There are many parallels between business and sports. They are both highly competitive, performance-based, and operate within variable environments. They also identify time-bound objectives against external metrics of success – ranking, speed, and endurance for elite runners and market position, growth, and profitability for businesses.  

Running is often used as a metaphor for business because of its similar operating conditions. Adages such as “it’s a marathon, not a sprint” and “run your own race” help broaden perspectives on how to win within ever-changing environments. They provide context for selecting strategies to best deploy limited resources to accomplish aggressive and often record-breaking goals. They also guide the management of inputs of production to maximize results – talent, climate, fuel for elite runners and people, process, and technology for businesses. 

Measuring Performance

A skill businesses can learn from elite running is how to measure performance. Businesses track performance against their target objective, noting gaps or overages. Anything below the objective is viewed as a failure and above as a success. Elite runners take a different approach: They track against their current average performance. Anything below this level is a failure, and above is a success.

Measuring gaps versus objectives can direct analysis toward justifications (conditions weren’t right) compared to improvements (this condition was right). Dan Sullivan describes how this focus affects people in his book Learning How to Avoid Gaps.  “The result is a continual sense of missing the mark, feeling deficient, accompanied by a sense of frustration.” As performance improves, the gap reduces, yet capability gains may not stick because they are not reinforced. Successive failures can lead to discouragement and decreased confidence, reducing the probability of future success.

Performance Improvements

The opposite effect is true for elite runners. Each performance improvement is acknowledged, capability builds, and confidence increases. As Judd Hoekstra explains in his book Crunch Time: How to Be Your Best When It Matters Most, “As your performance improves, your average shifts, which takes your game to the next level.” Achievements lead to stronger capabilities and further progress toward the objective.

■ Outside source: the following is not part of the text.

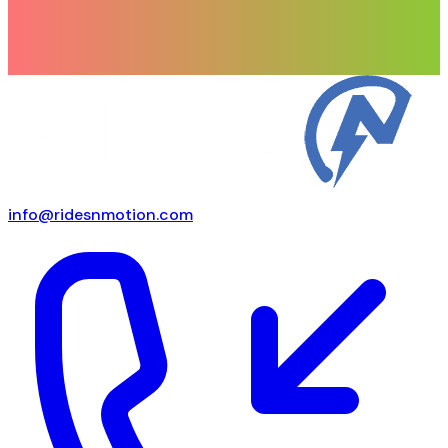
info@ridesnmotion.com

The benefits of focusing on performance improvement are equally applicable to any change made to how people work during organizational transformations. New behaviors, processes, or systems take time to adopt fully. Recognizing advances through the transition motivates future gains. It may even lower resistance to new ways of working that often derail initiatives.

In Conclusion

Elite running demonstrates that what to measure is a strategy in itself. Measurement of performance improvement acknowledges that success comes in increments; measurement of performance gaps reinforces the size of the needed performance improvement. It’s a choice between measuring how much you improved your personal best performance or how short you fell from a world record.  For elite running and business, feeling like a champion usually leads to the best performance.